Эдвард Лоренц, однако, на этом не остановился. Он открыл куда более простую систему уравнений, где расхождение результатов гарантировал принцип “существенной зависимости от начальных условий”. Интуиция подвела его к мысли, что сдвиг результатов, который становится заметен после многих циклов вычислений, должен повторяться и что в итоге должен получиться некий особый узор. Так и оказалось. Решения уравнения, если изобразить их кривыми в трехмерном пространстве, будут блуждать вокруг точек-фокусов, и это их поведение стали называть “аттрактором [14]Лоренца” Подобные изображения теперь очень популярны у дизайнеров. Так научное понятие хаоса появилось на свет, но Лоренц публиковал свои работы в метеорологических журналах, и понадобились годы, чтобы важность его наблюдений осознали и ученые, работающие в других областях науки. Это касается динамики приливов, течения жидкости по трубкам и капиллярам (в том числе по артериям и венам), биения сердца, колебания численности популяций у животных и много чего еще.

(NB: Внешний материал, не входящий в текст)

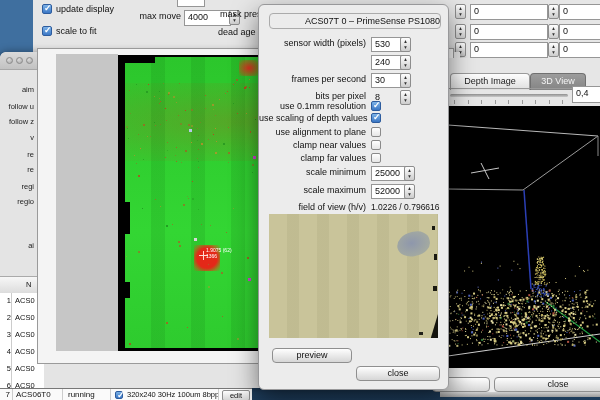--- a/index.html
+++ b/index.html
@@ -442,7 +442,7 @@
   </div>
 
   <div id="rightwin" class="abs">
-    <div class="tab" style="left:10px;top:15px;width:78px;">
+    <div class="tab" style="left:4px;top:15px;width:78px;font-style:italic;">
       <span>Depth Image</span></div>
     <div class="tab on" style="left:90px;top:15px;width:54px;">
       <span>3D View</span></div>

Глейк приводит слова одного физика: “Теория относительности устранила ньютоновскую иллюзию абсолютных пространства и времени; квантовая теория похоронила ньютоновскую мечту о контролируемом процессе измерения; а хаос кладет конец фантазиям Лапласа о детерминистской предсказуемости” Это куда более справедливо, чем замечание психиатра Эрнеста Джонса, утверждавшего, что человеческий дух пережил всего три тяжелых удара — от Галилея, Дарвина и Фрейда.

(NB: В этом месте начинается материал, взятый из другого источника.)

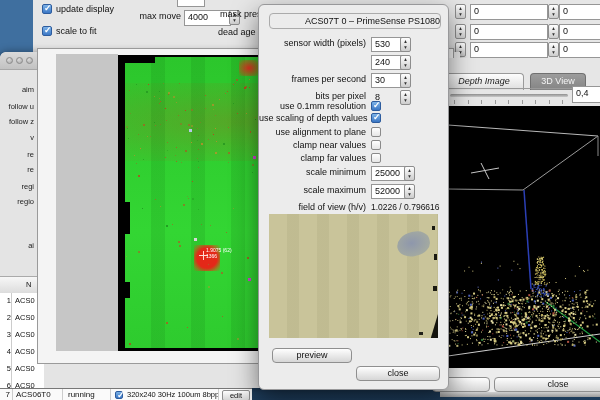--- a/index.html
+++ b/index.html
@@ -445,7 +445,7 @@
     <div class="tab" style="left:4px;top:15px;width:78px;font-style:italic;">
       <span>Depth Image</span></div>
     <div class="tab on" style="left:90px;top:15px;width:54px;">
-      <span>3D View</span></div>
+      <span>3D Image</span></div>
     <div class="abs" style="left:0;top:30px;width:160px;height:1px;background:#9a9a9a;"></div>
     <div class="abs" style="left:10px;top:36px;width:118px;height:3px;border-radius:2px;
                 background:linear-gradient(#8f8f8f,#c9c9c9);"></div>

Замечательная книга Gleick James, Chaos — Making a New Science (Viking, New York, 1987; Heidelmann, London,19 88).
Повар знает, как лучше
Появлением метода радиоуглеродного датирования мы обязаны химику Уилларду Либби (1908–1980). Углерод, который присутствует во всех жизненно важных соединениях, содержит в небольших количествах радиоактивный изотоп. Когда организм гибнет, метаболизм прекращается, и окружающая среда больше не поставляет новые порции этих соединений; изотоп в них постепенно распадается. Поэтому, если измерить радиоактивность мертвого животного или растения, можно узнать, насколько давно это животное или растение умерло. Метод произвел переворот в археологии, а Либби в 1960 году стал лауреатом Нобелевской премии. Ниже — рассказ американского биохимика Дэниэла Кошленда, который в то время был его аспирантом:
Помню, как однажды в субботу Фрэнк Вестхеймер (известный химик, научный руководитель Кошленда) влетел в лабораторию и сказал: “Иди сюда немедленно. Мы тут совещаемся, и ты нам нужен”. Я послушно пошел в его кабинет и увидел там Билла Либби, Джорджа Велана, еще двух профессоров и кучку аспирантов. Проблема, которую Либби поставил перед нами, заключалась в следующем: Либби желал знать, как сжечь пингвина. Кто-то убедил его, что ему нужно получить современные образцы с достоверно известным углеродным составом и сравнить их с теми древними образцами, на которых он проверял свой метод углеродного датирования. То есть необходимо собрать животных с Южного полюса, с Северного полюса, с экватора и т. д.